Grandma is pushing ninety. She’s been in good but not perfect health for the last ten years or so. About seven years ago, Grandma and Grandpop were in a car accident that left them each with various ailments. Still, they hang in there, and they are always, without fail, happy to hear from us and ready to welcome us for a visit. They both adore the kids. Grandma still gets down on the floor to play with them.

A couple of years ago I started shutting her out.

We were at her house for a visit, and Grandma started to feel dizzy. She went up to her bedroom to lie down and a little while later she called me upstairs. Me, not Geoff, not Grandpa, not even her own grown daughter. I found her lying on the bed next to her blood pressure machine. Her blood pressure was too high, she told me. She didn’t want to go to the hospital, and she asked me to stay with her. I sat on the edge of her bed, held her hand, and put my other hand on her shoulder. We took deep breaths together.

I was scared.

I told her that she would be alright, and after about half an hour her blood pressure returned to normal. The next day she paid a visit to the doctor. She made a quick recovery and the rest of our visit was just fine. You’d never have known anything had happened.

But I did.

When I was sitting with Grandma up in her room, I had the strangest feeling. With my hands on her and us breathing together, I felt like I was giving her some kind of a transfusion. A life transfusion. I could feel the energy passing between us, even though I didn’t understand it. In the moment, I could only think in dichotomies.
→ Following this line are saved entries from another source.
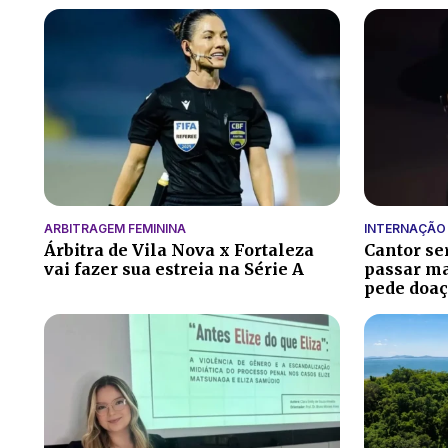
ARBITRAGEM FEMININA
INTERNAÇÃO
Árbitra de Vila Nova x Fortaleza
Cantor se
vai fazer sua estreia na Série A
passar ma
pede doaç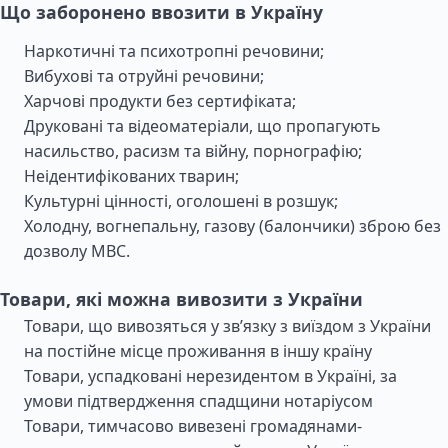
Що заборонено ввозити в Україну
Наркотичні та психотропні речовини;
Вибухові та отруйні речовини;
Харчові продукти без сертифіката;
Друковані та відеоматеріали, що пропагують
насильство, расизм та війну, порнографію;
Неідентифікованих тварин;
Культурні цінності, оголошені в розшук;
Холодну, вогнепальну, газову (балончики) зброю без
дозволу МВС.
Товари, які можна вивозити з України
Товари, що вивозяться у зв’язку з виїздом з України
на постійне місце проживання в іншу країну
Товари, успадковані нерезидентом в Україні, за
умови підтвердження спадщини нотаріусом
Товари, тимчасово вивезені громадянами-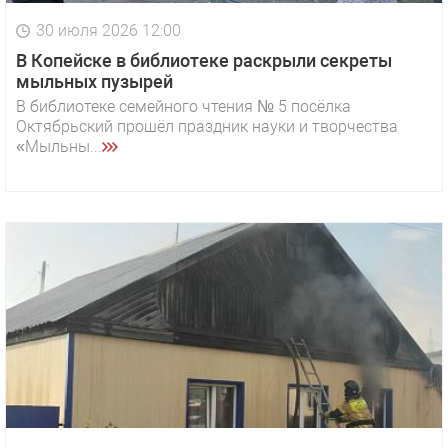
30 июля 2026 12:00
В Копейске в библиотеке раскрыли секреты
мыльных пузырей
В библиотеке семейного чтения № 5 посёлка
Октябрьский прошёл праздник науки и творчества
«Мыльны...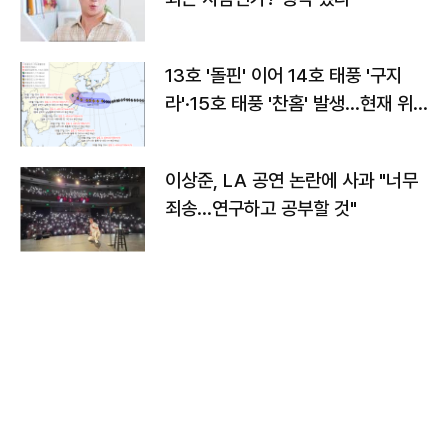
13호 '돌핀' 이어 14호 태풍 '구지
라'·15호 태풍 '찬홈' 발생…현재 위
치와 이동경로는?
이상준, LA 공연 논란에 사과 "너무
죄송…연구하고 공부할 것"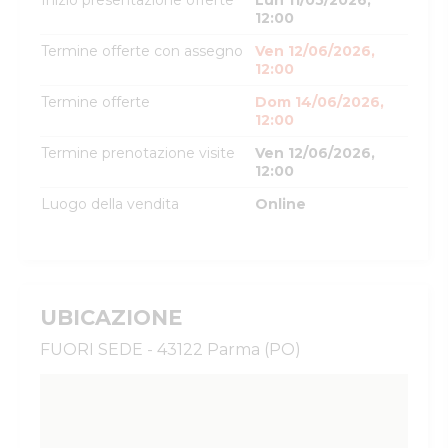
Inizio presentazione offerte
Lun 11/05/2026,
12:00
Termine offerte con assegno
Ven 12/06/2026,
12:00
Termine offerte
Dom 14/06/2026,
12:00
Termine prenotazione visite
Ven 12/06/2026,
12:00
Luogo della vendita
Online
UBICAZIONE
FUORI SEDE - 43122 Parma (PO)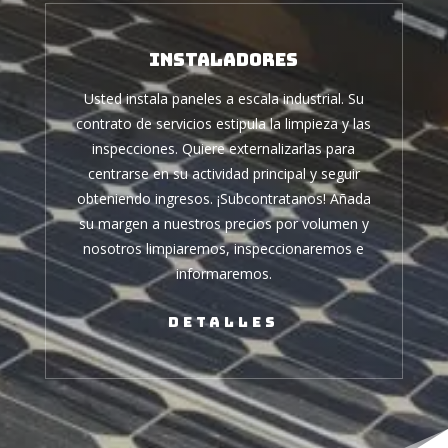
Instaladores
Usted instala paneles a escala industrial. Su
contrato de servicios estipula la limpieza y las
inspecciones. Quiere externalizarlas para
centrarse en su actividad principal y seguir
obteniendo ingresos. ¡Subcontratanos! Añada
su margen a nuestros precios por volumen y
nosotros limpiaremos, inspeccionaremos e
informaremos.
Detalles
If I was giving her life, then she must be giving me death in return. I didn’t want death. I still don’t.

From then on, things were different between us.

When she calls, I don’t answer. I tell Geoff to call her back. I still love her, and we visit. The kids send her artwork. Still, I’ve been stingy with her. I haven’t let her hear my voice, I haven’t given her any more life. I’ve closed myself, as if life were a special gift of mine and death a curse of hers, rather than both being realities that we share.

I’ve been wrong.

I hope that I can find the courage to be open with her again. I hope that I can do the small things that she requests as she gets closer to the end of her life. I hope that she will trust me to help her.